> _EXERCISE DESCRIPTION_: In the entries below, begin at the line with "left ankle: (184, 525)" and stop after the line with "right elbow: (159, 297)"; output those lines exactly and omit the pictures.
━━━━━ MATERIAL SHOWN
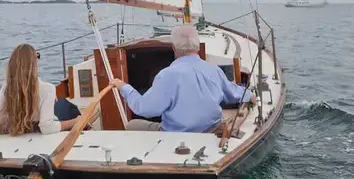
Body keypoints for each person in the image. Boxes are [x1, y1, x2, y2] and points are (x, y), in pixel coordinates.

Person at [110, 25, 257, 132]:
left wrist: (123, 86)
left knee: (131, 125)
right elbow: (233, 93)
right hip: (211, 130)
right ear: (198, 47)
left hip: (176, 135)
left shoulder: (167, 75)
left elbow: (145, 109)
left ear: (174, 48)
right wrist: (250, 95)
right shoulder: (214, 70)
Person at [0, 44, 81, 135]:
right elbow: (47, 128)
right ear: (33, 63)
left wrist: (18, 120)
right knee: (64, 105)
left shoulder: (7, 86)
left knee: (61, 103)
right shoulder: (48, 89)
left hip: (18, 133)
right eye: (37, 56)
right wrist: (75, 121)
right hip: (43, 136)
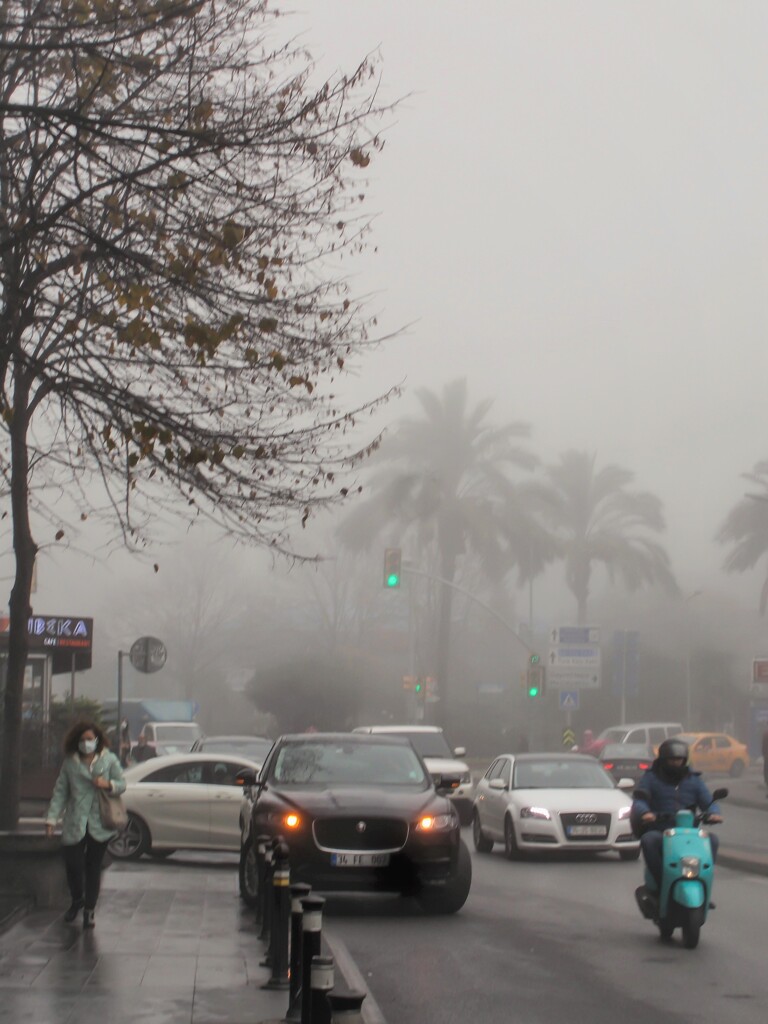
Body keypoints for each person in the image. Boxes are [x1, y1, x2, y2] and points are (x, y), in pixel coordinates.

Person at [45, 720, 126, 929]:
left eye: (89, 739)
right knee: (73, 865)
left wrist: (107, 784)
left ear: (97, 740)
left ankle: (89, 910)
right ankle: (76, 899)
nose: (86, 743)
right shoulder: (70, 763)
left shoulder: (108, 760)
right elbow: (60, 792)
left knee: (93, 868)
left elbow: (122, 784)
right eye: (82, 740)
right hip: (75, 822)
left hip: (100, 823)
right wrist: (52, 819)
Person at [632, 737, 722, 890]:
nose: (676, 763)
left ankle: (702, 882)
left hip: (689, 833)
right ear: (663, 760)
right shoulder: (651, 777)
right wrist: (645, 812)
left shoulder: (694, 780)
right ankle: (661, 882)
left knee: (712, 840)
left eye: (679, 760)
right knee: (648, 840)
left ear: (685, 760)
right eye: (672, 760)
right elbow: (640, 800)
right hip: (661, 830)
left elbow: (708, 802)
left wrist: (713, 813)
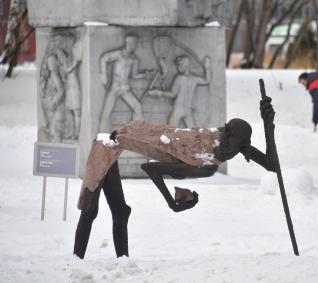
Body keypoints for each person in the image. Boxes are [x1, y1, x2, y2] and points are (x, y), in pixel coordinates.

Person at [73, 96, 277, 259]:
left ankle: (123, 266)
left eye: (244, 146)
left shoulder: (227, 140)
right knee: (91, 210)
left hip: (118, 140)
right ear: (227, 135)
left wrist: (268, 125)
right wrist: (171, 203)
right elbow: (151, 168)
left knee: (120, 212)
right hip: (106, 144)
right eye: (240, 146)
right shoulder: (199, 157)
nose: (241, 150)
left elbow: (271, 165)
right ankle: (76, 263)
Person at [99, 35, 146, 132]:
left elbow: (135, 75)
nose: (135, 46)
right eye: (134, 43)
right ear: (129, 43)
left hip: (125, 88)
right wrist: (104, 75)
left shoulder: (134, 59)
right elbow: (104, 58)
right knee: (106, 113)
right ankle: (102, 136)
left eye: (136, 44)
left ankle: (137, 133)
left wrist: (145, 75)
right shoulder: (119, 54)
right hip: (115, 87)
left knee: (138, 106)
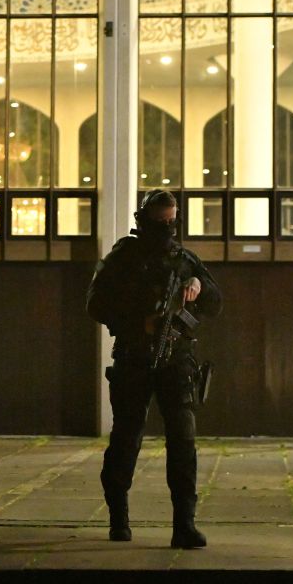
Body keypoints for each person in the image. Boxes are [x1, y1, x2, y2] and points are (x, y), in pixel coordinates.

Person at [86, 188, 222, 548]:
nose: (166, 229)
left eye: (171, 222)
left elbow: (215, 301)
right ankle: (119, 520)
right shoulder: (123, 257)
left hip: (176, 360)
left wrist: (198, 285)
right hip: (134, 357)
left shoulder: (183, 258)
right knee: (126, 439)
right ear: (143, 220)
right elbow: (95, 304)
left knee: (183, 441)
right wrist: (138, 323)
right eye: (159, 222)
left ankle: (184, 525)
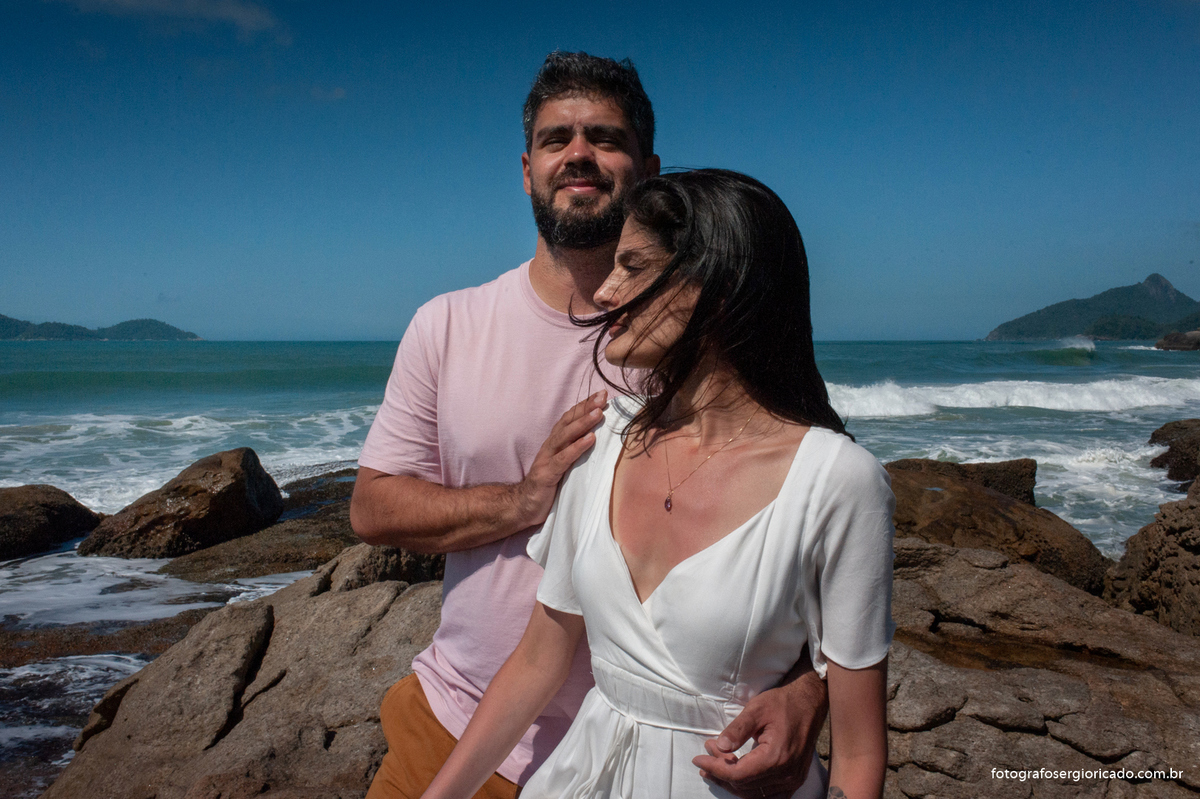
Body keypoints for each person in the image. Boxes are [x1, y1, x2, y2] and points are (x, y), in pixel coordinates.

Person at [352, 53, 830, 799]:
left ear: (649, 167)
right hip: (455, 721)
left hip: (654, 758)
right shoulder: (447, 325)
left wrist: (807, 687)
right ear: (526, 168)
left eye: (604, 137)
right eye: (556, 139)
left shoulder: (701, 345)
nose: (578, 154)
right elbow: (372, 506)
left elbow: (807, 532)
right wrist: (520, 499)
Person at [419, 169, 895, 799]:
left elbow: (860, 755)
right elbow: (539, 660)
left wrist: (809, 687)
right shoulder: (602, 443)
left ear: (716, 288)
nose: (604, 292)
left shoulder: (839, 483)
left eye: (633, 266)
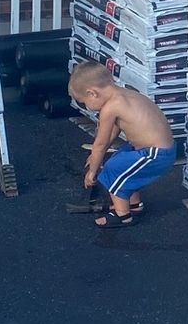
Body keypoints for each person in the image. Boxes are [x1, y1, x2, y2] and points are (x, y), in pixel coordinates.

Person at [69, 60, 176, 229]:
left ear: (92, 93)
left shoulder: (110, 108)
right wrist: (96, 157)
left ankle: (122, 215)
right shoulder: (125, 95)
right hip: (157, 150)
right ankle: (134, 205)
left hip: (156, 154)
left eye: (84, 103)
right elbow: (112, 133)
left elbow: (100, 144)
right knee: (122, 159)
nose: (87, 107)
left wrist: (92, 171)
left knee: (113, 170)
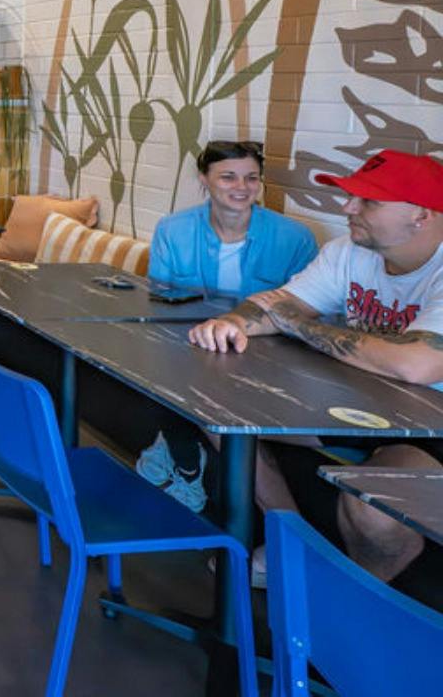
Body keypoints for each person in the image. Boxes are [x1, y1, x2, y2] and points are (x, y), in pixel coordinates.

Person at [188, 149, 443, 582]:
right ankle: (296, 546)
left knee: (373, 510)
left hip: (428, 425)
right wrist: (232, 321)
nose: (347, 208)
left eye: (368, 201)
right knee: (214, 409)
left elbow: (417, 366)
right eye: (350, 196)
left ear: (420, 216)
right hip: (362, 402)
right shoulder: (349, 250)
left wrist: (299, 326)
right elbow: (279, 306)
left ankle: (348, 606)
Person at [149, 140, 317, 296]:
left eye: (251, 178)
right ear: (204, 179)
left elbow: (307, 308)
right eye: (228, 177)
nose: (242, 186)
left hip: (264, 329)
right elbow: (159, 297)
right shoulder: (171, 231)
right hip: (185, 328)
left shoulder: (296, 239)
━━━━━━━━━━
> _RESULT_:
left ankle: (184, 525)
Body keypoints for each person in the image. Boxes are [x1, y1, x2, y2] and points are (x, y), in pixel coordinates.

Person at [352, 53, 830, 799]:
left ear: (649, 167)
right hip: (455, 721)
left hip: (654, 758)
right shoulder: (447, 325)
left wrist: (807, 687)
right ear: (526, 168)
left eye: (604, 137)
right eye: (556, 139)
left shoulder: (701, 345)
nose: (578, 154)
right elbow: (372, 506)
left elbow: (807, 532)
right wrist: (520, 499)
Person at [419, 169, 895, 799]:
left elbow: (860, 755)
right elbow: (539, 660)
left wrist: (809, 687)
right shoulder: (602, 443)
left ear: (716, 288)
nose: (604, 292)
left shoulder: (839, 483)
left eye: (633, 266)
Body keypoints for each person in the image. Boxes are [x1, y1, x2, y2] and points are (x, y), in pixel coordinates.

Person at [69, 60, 176, 229]:
left ear: (92, 93)
left shoulder: (110, 108)
right wrist: (96, 157)
left ankle: (122, 215)
right shoulder: (125, 95)
right hip: (157, 150)
right ankle: (134, 205)
left hip: (156, 154)
left eye: (84, 103)
right elbow: (112, 133)
left elbow: (100, 144)
right knee: (122, 159)
nose: (87, 107)
left wrist: (92, 171)
left knee: (113, 170)
Body keypoints for each person in the image. Boxes are [x1, y1, x2, y2] and points are (x, y), in pixel coordinates.

Person at [188, 149, 443, 582]:
right ankle: (296, 546)
left knee: (373, 510)
left hip: (428, 425)
right wrist: (232, 321)
nose: (347, 208)
left eye: (368, 201)
right knee: (214, 409)
left elbow: (417, 366)
right eye: (350, 196)
left ear: (420, 216)
right hip: (362, 402)
right shoulder: (349, 250)
left wrist: (299, 326)
right elbow: (279, 306)
left ankle: (348, 606)
Person at [149, 140, 317, 296]:
left eye: (251, 178)
right ear: (204, 179)
left elbow: (307, 308)
right eye: (228, 177)
nose: (242, 186)
left hip: (264, 329)
right elbow: (159, 297)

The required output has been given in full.